══ The data
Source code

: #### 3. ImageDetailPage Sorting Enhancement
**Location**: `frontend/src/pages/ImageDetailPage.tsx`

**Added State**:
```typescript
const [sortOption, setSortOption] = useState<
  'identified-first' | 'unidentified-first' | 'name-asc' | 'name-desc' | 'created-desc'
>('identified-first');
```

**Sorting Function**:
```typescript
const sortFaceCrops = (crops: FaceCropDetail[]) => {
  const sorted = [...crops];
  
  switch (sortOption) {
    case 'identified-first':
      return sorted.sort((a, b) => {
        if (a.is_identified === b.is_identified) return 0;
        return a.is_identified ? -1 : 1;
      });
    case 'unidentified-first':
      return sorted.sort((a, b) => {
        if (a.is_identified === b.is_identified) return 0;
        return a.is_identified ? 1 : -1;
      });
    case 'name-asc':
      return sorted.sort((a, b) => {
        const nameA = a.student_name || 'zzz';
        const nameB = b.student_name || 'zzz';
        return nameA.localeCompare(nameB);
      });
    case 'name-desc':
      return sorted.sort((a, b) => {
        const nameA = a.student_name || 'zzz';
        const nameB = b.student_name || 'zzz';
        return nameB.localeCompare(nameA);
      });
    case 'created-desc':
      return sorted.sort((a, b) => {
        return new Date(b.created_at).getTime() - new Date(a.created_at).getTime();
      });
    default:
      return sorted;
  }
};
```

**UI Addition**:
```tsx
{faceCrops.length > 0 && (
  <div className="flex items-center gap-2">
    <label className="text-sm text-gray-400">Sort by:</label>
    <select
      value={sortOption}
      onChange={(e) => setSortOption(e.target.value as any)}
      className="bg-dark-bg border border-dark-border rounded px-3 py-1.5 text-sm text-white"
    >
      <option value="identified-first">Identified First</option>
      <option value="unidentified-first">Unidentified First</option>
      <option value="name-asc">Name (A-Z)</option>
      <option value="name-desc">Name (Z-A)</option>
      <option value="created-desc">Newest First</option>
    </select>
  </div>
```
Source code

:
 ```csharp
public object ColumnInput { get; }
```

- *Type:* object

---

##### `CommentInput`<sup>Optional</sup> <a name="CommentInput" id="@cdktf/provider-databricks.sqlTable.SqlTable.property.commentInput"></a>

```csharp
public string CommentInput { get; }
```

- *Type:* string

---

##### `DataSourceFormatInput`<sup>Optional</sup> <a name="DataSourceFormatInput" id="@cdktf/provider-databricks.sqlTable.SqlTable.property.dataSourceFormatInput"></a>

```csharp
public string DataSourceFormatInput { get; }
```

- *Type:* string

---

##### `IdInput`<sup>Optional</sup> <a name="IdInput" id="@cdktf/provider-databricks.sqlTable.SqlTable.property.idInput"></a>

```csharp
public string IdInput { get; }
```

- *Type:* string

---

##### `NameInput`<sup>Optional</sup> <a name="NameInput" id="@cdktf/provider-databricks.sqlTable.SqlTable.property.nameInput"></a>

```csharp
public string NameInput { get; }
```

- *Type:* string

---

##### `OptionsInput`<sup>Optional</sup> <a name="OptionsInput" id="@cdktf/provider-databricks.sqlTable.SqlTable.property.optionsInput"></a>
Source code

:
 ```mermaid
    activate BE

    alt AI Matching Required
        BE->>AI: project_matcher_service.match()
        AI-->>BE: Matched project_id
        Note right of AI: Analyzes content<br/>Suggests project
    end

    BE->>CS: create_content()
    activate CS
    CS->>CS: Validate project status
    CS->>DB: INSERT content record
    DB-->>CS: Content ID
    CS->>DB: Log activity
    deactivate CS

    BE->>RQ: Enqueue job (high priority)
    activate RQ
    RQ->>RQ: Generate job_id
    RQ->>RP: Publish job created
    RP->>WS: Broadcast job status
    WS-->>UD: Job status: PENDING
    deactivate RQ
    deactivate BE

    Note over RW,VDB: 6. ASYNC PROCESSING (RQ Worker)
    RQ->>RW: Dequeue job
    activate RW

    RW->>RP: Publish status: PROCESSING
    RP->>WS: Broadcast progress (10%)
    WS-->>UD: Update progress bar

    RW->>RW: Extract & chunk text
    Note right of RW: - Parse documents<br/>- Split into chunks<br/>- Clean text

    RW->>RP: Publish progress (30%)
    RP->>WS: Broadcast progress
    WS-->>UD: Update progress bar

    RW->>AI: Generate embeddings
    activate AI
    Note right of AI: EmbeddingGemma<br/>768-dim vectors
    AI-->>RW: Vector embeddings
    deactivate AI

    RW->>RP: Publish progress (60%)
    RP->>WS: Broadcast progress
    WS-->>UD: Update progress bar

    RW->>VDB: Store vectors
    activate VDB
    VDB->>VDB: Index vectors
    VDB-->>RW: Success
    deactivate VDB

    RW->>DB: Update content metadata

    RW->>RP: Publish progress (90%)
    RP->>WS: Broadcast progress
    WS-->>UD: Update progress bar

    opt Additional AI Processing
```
════
The records above need to be written out once more, exactly.

**Written answer:**
Source code

: #### 3. ImageDetailPage Sorting Enhancement
**Location**: `frontend/src/pages/ImageDetailPage.tsx`

**Added State**:
```typescript
const [sortOption, setSortOption] = useState<
  'identified-first' | 'unidentified-first' | 'name-asc' | 'name-desc' | 'created-desc'
>('identified-first');
```

**Sorting Function**:
```typescript
const sortFaceCrops = (crops: FaceCropDetail[]) => {
  const sorted = [...crops];
  
  switch (sortOption) {
    case 'identified-first':
      return sorted.sort((a, b) => {
        if (a.is_identified === b.is_identified) return 0;
        return a.is_identified ? -1 : 1;
      });
    case 'unidentified-first':
      return sorted.sort((a, b) => {
        if (a.is_identified === b.is_identified) return 0;
        return a.is_identified ? 1 : -1;
      });
    case 'name-asc':
      return sorted.sort((a, b) => {
        const nameA = a.student_name || 'zzz';
        const nameB = b.student_name || 'zzz';
        return nameA.localeCompare(nameB);
      });
    case 'name-desc':
      return sorted.sort((a, b) => {
        const nameA = a.student_name || 'zzz';
        const nameB = b.student_name || 'zzz';
        return nameB.localeCompare(nameA);
      });
    case 'created-desc':
      return sorted.sort((a, b) => {
        return new Date(b.created_at).getTime() - new Date(a.created_at).getTime();
      });
    default:
      return sorted;
  }
};
```

**UI Addition**:
```tsx
{faceCrops.length > 0 && (
  <div className="flex items-center gap-2">
    <label className="text-sm text-gray-400">Sort by:</label>
    <select
      value={sortOption}
      onChange={(e) => setSortOption(e.target.value as any)}
      className="bg-dark-bg border border-dark-border rounded px-3 py-1.5 text-sm text-white"
    >
      <option value="identified-first">Identified First</option>
      <option value="unidentified-first">Unidentified First</option>
      <option value="name-asc">Name (A-Z)</option>
      <option value="name-desc">Name (Z-A)</option>
      <option value="created-desc">Newest First</option>
    </select>
  </div>
```
Source code

:
 ```csharp
public object ColumnInput { get; }
```

- *Type:* object

---

##### `CommentInput`<sup>Optional</sup> <a name="CommentInput" id="@cdktf/provider-databricks.sqlTable.SqlTable.property.commentInput"></a>

```csharp
public string CommentInput { get; }
```

- *Type:* string

---

##### `DataSourceFormatInput`<sup>Optional</sup> <a name="DataSourceFormatInput" id="@cdktf/provider-databricks.sqlTable.SqlTable.property.dataSourceFormatInput"></a>

```csharp
public string DataSourceFormatInput { get; }
```

- *Type:* string

---

##### `IdInput`<sup>Optional</sup> <a name="IdInput" id="@cdktf/provider-databricks.sqlTable.SqlTable.property.idInput"></a>

```csharp
public string IdInput { get; }
```

- *Type:* string

---

##### `NameInput`<sup>Optional</sup> <a name="NameInput" id="@cdktf/provider-databricks.sqlTable.SqlTable.property.nameInput"></a>

```csharp
public string NameInput { get; }
```

- *Type:* string

---

##### `OptionsInput`<sup>Optional</sup> <a name="OptionsInput" id="@cdktf/provider-databricks.sqlTable.SqlTable.property.optionsInput"></a>
Source code

:
 ```mermaid
    activate BE

    alt AI Matching Required
        BE->>AI: project_matcher_service.match()
        AI-->>BE: Matched project_id
        Note right of AI: Analyzes content<br/>Suggests project
    end

    BE->>CS: create_content()
    activate CS
    CS->>CS: Validate project status
    CS->>DB: INSERT content record
    DB-->>CS: Content ID
    CS->>DB: Log activity
    deactivate CS

    BE->>RQ: Enqueue job (high priority)
    activate RQ
    RQ->>RQ: Generate job_id
    RQ->>RP: Publish job created
    RP->>WS: Broadcast job status
    WS-->>UD: Job status: PENDING
    deactivate RQ
    deactivate BE

    Note over RW,VDB: 6. ASYNC PROCESSING (RQ Worker)
    RQ->>RW: Dequeue job
    activate RW

    RW->>RP: Publish status: PROCESSING
    RP->>WS: Broadcast progress (10%)
    WS-->>UD: Update progress bar

    RW->>RW: Extract & chunk text
    Note right of RW: - Parse documents<br/>- Split into chunks<br/>- Clean text

    RW->>RP: Publish progress (30%)
    RP->>WS: Broadcast progress
    WS-->>UD: Update progress bar

    RW->>AI: Generate embeddings
    activate AI
    Note right of AI: EmbeddingGemma<br/>768-dim vectors
    AI-->>RW: Vector embeddings
    deactivate AI

    RW->>RP: Publish progress (60%)
    RP->>WS: Broadcast progress
    WS-->>UD: Update progress bar

    RW->>VDB: Store vectors
    activate VDB
    VDB->>VDB: Index vectors
    VDB-->>RW: Success
    deactivate VDB

    RW->>DB: Update content metadata

    RW->>RP: Publish progress (90%)
    RP->>WS: Broadcast progress
    WS-->>UD: Update progress bar

    opt Additional AI Processing
```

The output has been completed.